I’m not writing to suggest that male pinstripes should still be $2,500. There is an ever-expanding and viable market for animals as their prices drop. Finances keep many of us on the sidelines when it comes to high-end reptile purchases. It is a fairly small subset of the reptile community that will drop several thousand dollars on a single animal and a whole new crop of customers begin to appear when prices come out of the stratosphere. Today, albino ball pythons are in the realm of affordability for the reptile connoisseur who has no particular need to build a breeding colony. In practical application it is the single gene male that is leading the way for the ball python morphs to become a staple of the pet trade.
On more than one occasion in the past I have lamented the downward spiral of ball python prices. Regardless of how much you initially pay for one they will be worth quite a bit less by the time you are producing your own. Opinions regarding the nature of the free market and an individual’s right and/or responsibility to price animals in a certain way are as diverse as the community itself. Prices will fall. Nobody can stop that. I wish they would not fall as fast as they do but I can’t stop that, either. The Internet economy has taught us that there is always someone cheaper out there, another seller who is willing to undercut your price in order to sell the animal. This is the nature of competitive business.
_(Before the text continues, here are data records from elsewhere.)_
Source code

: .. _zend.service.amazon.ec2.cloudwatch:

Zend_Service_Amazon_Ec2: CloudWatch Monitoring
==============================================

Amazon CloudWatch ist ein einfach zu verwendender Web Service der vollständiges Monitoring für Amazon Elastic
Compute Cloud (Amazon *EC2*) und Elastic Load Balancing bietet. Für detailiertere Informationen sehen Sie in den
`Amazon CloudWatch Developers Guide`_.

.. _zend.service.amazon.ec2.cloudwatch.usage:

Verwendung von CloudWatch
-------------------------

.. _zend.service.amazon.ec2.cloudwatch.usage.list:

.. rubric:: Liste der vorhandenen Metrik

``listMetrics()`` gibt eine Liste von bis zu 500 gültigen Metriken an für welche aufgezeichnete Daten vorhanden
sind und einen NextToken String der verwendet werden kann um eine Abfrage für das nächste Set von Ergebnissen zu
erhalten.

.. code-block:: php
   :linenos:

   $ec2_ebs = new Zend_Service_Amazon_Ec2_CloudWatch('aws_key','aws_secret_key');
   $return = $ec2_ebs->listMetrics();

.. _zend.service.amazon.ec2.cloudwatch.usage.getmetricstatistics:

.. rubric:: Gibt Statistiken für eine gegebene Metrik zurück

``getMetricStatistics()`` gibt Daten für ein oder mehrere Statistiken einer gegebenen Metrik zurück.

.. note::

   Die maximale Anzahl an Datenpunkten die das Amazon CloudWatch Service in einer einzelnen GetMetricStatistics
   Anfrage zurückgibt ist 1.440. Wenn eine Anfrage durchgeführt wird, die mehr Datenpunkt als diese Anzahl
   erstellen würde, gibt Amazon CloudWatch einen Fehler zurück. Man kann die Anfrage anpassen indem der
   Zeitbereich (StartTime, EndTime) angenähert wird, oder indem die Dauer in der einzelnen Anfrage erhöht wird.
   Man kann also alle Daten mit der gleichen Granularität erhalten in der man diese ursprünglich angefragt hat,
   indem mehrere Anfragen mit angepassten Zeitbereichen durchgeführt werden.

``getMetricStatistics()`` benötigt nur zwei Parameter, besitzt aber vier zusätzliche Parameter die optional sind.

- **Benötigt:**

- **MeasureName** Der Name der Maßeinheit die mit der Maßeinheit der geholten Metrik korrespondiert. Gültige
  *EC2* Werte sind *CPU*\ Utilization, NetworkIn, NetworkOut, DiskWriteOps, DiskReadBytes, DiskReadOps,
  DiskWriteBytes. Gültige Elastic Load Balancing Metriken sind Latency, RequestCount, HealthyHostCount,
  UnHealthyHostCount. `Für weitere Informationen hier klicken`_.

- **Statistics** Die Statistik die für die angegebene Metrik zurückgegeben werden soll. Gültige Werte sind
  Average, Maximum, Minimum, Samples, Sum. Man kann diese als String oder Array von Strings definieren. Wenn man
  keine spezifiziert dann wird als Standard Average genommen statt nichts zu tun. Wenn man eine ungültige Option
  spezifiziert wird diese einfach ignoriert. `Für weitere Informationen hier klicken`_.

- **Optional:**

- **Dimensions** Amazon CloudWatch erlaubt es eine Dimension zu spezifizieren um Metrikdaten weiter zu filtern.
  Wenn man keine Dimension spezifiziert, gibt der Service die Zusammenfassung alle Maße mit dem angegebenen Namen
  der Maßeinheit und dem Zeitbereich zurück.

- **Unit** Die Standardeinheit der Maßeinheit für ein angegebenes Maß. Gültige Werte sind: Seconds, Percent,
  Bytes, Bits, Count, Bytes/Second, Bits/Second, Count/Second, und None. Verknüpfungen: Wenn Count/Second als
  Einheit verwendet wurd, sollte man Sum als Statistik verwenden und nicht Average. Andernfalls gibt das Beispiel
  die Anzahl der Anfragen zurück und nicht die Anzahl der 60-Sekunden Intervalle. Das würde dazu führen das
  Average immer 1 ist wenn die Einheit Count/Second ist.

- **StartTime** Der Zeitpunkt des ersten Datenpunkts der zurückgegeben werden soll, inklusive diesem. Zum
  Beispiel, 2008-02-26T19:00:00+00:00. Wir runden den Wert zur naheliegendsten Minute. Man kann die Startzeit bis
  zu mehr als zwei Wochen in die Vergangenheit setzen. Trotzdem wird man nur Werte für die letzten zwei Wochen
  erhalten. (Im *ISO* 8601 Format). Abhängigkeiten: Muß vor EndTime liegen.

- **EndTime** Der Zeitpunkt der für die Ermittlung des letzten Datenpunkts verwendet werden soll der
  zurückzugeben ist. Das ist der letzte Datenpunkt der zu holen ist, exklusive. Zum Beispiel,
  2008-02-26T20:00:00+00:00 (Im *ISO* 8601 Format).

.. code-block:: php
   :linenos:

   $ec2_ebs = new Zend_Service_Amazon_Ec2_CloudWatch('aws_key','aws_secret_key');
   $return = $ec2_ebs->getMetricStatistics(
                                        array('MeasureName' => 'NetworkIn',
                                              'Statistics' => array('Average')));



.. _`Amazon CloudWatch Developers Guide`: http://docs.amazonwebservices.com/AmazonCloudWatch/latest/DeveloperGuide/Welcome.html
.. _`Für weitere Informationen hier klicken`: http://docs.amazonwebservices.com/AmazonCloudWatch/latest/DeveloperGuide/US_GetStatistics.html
The ultimate point I want to make is that price matters. It is not, however, the sole factor in the value of an animal. Increasingly, price has less and less of an impact on the ability to sell an animal. But this is true in more ways than one. Buyers are always looking for the best animal for the smallest price. This is a universal truth. As a buyer myself I do the same thing. But once the need is satisfied, price no longer matters. Remember that the next time you put a price tag on one of your snakes. Are you taking the lead on the downward spiral? Do you think that lowering the price is really what is going to make the snake sell? It might be. Or maybe not. Maybe all you really need is some extra patience.